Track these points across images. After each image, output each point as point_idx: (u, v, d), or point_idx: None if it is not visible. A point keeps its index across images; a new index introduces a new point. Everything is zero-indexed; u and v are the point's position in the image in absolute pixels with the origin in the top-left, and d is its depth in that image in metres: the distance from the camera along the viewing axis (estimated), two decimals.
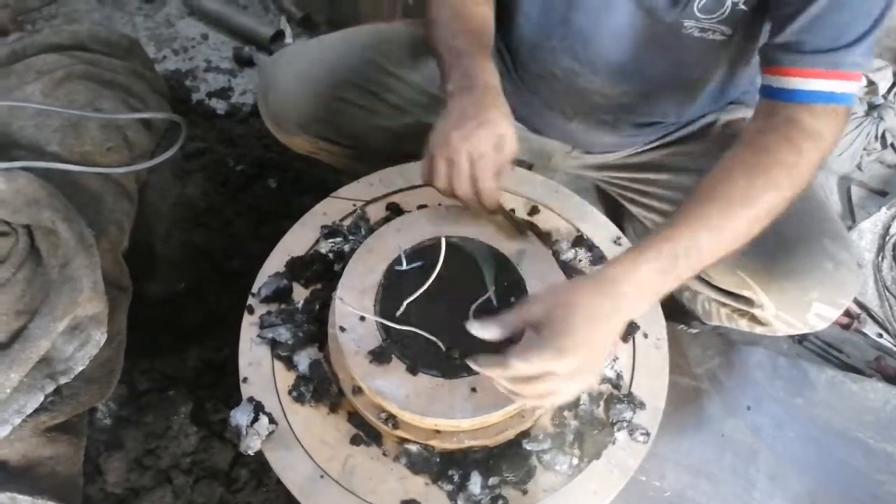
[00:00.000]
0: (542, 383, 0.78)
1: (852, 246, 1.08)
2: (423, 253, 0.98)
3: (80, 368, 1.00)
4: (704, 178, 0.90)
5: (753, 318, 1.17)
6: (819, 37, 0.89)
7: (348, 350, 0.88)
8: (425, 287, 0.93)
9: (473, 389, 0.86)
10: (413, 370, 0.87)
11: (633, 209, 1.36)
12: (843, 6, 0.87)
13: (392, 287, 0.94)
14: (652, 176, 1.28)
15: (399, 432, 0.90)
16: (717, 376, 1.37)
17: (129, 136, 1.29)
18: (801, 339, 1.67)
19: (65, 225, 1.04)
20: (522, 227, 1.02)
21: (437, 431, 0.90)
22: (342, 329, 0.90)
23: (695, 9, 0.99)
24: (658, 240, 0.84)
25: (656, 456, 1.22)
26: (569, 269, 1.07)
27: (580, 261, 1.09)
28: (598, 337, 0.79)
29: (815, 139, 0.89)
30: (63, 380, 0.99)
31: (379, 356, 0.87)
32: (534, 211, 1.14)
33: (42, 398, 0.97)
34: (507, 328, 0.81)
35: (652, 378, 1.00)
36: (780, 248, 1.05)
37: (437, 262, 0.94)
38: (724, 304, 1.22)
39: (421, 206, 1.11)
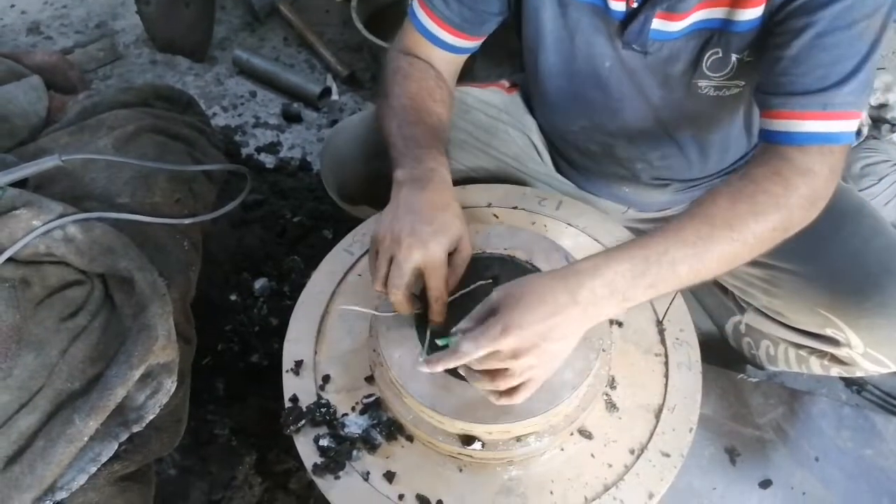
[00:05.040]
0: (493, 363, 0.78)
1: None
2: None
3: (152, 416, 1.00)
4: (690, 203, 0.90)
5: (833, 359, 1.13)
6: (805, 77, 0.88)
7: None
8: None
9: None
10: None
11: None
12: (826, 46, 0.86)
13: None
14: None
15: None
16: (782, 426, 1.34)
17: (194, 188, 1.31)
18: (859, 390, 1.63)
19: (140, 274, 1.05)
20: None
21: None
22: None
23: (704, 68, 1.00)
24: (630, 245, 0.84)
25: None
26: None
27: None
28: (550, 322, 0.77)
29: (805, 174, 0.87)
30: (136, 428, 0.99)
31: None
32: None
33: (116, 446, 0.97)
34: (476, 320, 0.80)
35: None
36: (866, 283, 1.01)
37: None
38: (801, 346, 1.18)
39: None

^^^^^^^^^^^^^^^^

What you will do -
Restate word for word only the lines from where the entries begin through the one with "18: (801, 339, 1.67)"; omit the pictures.

Exercise result -
Track these points across images. After each image, output each point as point_idx: (u, v, d), or point_idx: None if it is not visible. A point keeps its index across images; a new index introduces a new point. Everything is zero-indexed; u and v are the point's position in the image in absolute pixels with the origin in the top-left, and d is its depth in that image in metres: the distance from the camera along the viewing axis (estimated), two decimals.
[00:00.000]
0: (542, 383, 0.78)
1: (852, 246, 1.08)
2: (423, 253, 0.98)
3: (80, 368, 1.00)
4: (704, 178, 0.90)
5: (753, 318, 1.17)
6: (819, 37, 0.89)
7: (348, 350, 0.88)
8: (425, 287, 0.93)
9: (473, 389, 0.86)
10: (413, 370, 0.87)
11: (633, 209, 1.36)
12: (843, 6, 0.87)
13: (392, 287, 0.94)
14: (652, 176, 1.28)
15: (399, 432, 0.90)
16: (717, 376, 1.37)
17: (129, 136, 1.29)
18: (801, 339, 1.67)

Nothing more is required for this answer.